Question

Six moles of an ideal gas are in a cylinder fitted at one end with a movable piston. The initial temperature of the gas is 27.0°C and the pressure is constant. As part of a machine design project, calculate the final temperature of the gas after it has done 2.40 x 10³ J of work.

Short answer

The final temperature of the gas is$75.1C°$ , after it has done $2.40\times {10}^{3}J$of work.

Step-by-step solution

Work done by gas on a piston

Here, the work is done by the gas on the piston, hence the work done is positive. This work at constant pressure could be expressed by the:

$W=p\left(V_2-V_1\right)$………………. (i)

$W=P∆V$…………………. (ii)

Calculate the Temperature

Given,

Moles n = 6

Initial Temperature$T_1=27C°$

To calculate temperature T , we will use the ideal gas law.

$PV=nRT$

$V=\frac{nRT}{P}$………………. (iii)

Here, P is pressure, V is volume, n is the number of moles, R is the gas constant or 8.314J/mol.K

Now from equation ii we have seen that when the in temperature and volume change the formula will become

$∆V=\frac{nR∆T}{p}$

here,$\frac{nR}{T}$is constant, hence we can substitute the value$∆V$in equation (i).

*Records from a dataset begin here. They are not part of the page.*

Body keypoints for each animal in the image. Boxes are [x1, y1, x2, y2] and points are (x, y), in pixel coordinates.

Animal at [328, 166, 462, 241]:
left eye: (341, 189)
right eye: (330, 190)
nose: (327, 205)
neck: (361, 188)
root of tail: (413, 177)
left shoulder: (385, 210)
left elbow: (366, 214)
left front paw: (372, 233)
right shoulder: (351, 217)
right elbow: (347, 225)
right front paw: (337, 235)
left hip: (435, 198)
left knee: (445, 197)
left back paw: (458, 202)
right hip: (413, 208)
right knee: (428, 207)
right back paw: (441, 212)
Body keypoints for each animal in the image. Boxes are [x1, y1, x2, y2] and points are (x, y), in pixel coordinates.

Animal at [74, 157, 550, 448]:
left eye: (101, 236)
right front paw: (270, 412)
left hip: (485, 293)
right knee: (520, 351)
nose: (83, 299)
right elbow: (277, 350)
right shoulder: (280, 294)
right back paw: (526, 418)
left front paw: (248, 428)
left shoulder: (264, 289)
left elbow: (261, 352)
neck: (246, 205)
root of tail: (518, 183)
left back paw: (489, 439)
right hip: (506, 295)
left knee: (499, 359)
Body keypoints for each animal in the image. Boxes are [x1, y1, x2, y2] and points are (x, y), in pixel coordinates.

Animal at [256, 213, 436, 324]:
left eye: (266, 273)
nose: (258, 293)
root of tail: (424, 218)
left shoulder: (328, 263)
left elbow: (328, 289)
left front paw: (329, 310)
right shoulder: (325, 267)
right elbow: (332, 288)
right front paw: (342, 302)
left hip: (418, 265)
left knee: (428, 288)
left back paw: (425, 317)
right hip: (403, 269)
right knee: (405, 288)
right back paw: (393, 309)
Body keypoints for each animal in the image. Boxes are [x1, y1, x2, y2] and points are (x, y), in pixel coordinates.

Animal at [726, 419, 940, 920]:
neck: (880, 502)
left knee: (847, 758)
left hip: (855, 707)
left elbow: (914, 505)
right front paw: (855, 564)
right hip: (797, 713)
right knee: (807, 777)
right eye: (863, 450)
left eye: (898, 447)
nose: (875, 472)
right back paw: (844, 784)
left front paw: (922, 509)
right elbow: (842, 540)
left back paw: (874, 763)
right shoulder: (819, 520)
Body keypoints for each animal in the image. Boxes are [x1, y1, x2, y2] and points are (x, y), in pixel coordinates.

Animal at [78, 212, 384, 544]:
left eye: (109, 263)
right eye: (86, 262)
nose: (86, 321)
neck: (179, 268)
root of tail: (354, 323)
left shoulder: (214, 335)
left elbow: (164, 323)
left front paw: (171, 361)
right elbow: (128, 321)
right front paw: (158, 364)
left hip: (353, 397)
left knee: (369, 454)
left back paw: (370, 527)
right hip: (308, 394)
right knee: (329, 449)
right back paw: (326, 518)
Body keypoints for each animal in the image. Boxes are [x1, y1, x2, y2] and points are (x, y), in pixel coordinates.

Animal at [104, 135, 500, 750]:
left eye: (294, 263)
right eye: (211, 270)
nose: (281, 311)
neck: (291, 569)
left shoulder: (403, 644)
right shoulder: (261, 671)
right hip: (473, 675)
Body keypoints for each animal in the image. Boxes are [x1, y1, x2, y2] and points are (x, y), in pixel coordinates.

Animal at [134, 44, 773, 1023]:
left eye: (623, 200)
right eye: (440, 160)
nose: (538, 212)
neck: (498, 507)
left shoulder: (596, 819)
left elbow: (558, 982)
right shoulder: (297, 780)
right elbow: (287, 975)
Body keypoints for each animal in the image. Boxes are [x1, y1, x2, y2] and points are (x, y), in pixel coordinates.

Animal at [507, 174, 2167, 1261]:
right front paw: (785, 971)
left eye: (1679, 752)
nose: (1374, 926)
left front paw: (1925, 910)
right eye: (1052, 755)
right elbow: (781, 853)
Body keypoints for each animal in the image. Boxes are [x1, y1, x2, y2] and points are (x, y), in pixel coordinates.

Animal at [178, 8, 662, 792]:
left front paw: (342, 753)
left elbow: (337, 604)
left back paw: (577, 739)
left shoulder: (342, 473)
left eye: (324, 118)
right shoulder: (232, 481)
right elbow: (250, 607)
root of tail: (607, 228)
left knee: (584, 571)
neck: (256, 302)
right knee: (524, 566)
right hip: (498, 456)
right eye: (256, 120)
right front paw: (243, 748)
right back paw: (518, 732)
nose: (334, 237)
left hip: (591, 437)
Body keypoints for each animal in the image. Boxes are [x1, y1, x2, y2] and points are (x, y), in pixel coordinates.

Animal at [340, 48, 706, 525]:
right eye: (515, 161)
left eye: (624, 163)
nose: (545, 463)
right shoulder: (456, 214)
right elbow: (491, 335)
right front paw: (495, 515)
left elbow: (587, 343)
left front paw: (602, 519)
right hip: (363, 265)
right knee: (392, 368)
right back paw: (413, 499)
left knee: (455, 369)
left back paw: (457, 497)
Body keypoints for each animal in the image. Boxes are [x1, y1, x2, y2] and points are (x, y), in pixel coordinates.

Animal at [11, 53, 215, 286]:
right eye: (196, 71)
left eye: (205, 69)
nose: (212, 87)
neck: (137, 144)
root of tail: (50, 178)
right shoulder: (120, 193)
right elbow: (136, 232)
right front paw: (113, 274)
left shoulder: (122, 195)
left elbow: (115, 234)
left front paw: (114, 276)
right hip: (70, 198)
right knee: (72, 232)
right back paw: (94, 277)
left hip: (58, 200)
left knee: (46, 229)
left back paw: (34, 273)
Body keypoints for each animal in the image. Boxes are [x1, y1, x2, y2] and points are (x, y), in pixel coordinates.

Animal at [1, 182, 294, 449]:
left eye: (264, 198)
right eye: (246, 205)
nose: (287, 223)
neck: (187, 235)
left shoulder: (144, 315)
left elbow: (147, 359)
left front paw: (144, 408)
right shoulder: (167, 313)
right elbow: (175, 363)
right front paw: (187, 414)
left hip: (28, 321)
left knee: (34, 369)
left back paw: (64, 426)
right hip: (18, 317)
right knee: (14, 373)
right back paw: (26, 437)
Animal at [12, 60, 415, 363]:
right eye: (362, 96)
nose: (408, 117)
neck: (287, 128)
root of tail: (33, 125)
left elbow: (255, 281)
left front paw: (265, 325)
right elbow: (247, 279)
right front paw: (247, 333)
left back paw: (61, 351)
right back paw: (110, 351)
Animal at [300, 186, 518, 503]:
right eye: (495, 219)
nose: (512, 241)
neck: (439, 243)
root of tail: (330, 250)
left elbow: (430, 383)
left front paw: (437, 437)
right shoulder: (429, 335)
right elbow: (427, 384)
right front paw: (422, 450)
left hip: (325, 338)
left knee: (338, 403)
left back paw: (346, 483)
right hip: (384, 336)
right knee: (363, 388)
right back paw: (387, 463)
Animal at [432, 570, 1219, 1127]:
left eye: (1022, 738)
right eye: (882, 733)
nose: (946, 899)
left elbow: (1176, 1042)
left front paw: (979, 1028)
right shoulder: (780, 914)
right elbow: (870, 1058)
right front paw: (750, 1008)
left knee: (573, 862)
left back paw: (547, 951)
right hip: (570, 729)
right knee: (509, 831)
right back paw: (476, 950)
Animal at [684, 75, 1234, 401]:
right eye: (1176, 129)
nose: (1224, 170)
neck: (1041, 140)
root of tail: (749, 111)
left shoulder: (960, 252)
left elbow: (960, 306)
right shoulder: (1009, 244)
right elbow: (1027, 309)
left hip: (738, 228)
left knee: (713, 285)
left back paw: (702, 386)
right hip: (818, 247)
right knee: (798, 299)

Now, equation (i) becomes:$W=p∆V$

$$\begin{gathered} W=\frac{p\times nR∆T}{p} \\ W=nR\left[T_2-T_1\right] \end{gathered}$$

now by substituting the values of n,R,$T_1$ is equation (iii), for $T_2$we get.

$$\begin{gathered} T_2=\frac{T_1+W}{nR} \\ =27C°+2.4*{10}^{3}J/mol.K \\ =75.1C° \end{gathered}$$

Therefore, the final temperature of the gas is$75.1C°$